GTA home sales reached 6,583 in May, up 6.3 per cent from a year earlier, while new listings fell 18.9 per cent to 17,698 and active inventory dropped 13.3 per cent to 26,927. More buyers met fewer choices, and TRREB notes that standing inventory has been absorbed and competition between buyers has likely increased in some neighbourhoods. Homes took 27 days to sell on average, up from 25.

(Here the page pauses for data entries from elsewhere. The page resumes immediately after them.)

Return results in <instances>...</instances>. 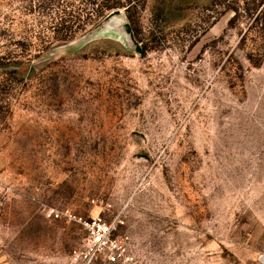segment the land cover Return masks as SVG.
<instances>
[{
  "label": "rangeland",
  "instance_id": "rangeland-1",
  "mask_svg": "<svg viewBox=\"0 0 264 264\" xmlns=\"http://www.w3.org/2000/svg\"><path fill=\"white\" fill-rule=\"evenodd\" d=\"M131 1L0 0V264H264V0Z\"/></svg>",
  "mask_w": 264,
  "mask_h": 264
},
{
  "label": "trees",
  "instance_id": "trees-1",
  "mask_svg": "<svg viewBox=\"0 0 264 264\" xmlns=\"http://www.w3.org/2000/svg\"><path fill=\"white\" fill-rule=\"evenodd\" d=\"M43 7L44 5H55L54 0H38ZM56 8L61 10V14L56 15L48 22L49 31H39L30 39L27 36L13 38L12 42L19 47L21 52H26L29 48H37V53L45 51L55 43L67 42L73 40L78 35L85 33L98 25L107 12L114 9L124 8L130 19V11L134 7L131 0H81L78 5L71 0H67L65 4ZM62 6V7H61ZM33 7L31 1L28 4V10ZM45 7H48L45 6ZM264 25V18H263ZM46 32V33H45ZM33 45V46H32ZM14 51L0 53V61L14 60Z\"/></svg>",
  "mask_w": 264,
  "mask_h": 264
},
{
  "label": "built area",
  "instance_id": "built-area-1",
  "mask_svg": "<svg viewBox=\"0 0 264 264\" xmlns=\"http://www.w3.org/2000/svg\"><path fill=\"white\" fill-rule=\"evenodd\" d=\"M62 214H63L62 212H58V211L53 210V209H52V210L50 211V213H49V215L52 216L53 218H59V217H61ZM64 214L67 215L68 217H70V214H69L68 212H65ZM92 223H95V224H97L98 226L101 225L99 219H97V220L94 219V220L92 221ZM103 226H105V225H103ZM113 246H114V244H113ZM114 259H115V257H114V256H111V260H114ZM261 259L264 260V255H261Z\"/></svg>",
  "mask_w": 264,
  "mask_h": 264
},
{
  "label": "water",
  "instance_id": "water-1",
  "mask_svg": "<svg viewBox=\"0 0 264 264\" xmlns=\"http://www.w3.org/2000/svg\"><path fill=\"white\" fill-rule=\"evenodd\" d=\"M120 9H114V10H112L111 12H110V14L109 15H112V14H116V13H120Z\"/></svg>",
  "mask_w": 264,
  "mask_h": 264
}]
</instances>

Price tells a slower story. The GTA average selling price was $1,069,700, down 4.6 per cent year-over-year, and the MLS Home Price Index Composite was off 6.7 per cent — though TRREB reports the average edged up month-over-month on a seasonally adjusted basis versus April. Condominium apartments, the segment we work in most, averaged $639,468, down 6.4 per cent year-over-year, across 1,535 sales and 23.3 per cent of all GTA transactions. With the Bank of Canada overnight rate at 2.3 per cent, prime at 4.5 per cent and a posted five-year mortgage at 6.09 per cent, borrowing costs remain the backdrop to every one of these numbers.

If you're buying

TRREB observed that buyers held substantial negotiating power through the spring. With active listings down 13.3 per cent year-over-year and sales rising, that advantage is thinning in some neighbourhoods rather than disappearing. Prices are softer year-over-year — the condo average of $639,468 is down 6.4 per cent — so there's real room to negotiate, but it's worth moving deliberately rather than assuming unlimited time.

If you're selling

Thinner inventory works in your favour — new listings are down 18.9 per cent — but the year-over-year price picture asks for realism. With the GTA average down 4.6 per cent and condos off 6.4 per cent from last spring, and homes taking 27 days to sell, pricing to today's comparables rather than last year's is what meets the current pool of buyers. TRREB's own view is that, with inventory being absorbed, the price trend should flatten and ultimately trend upwards — that's their outlook, not a guarantee.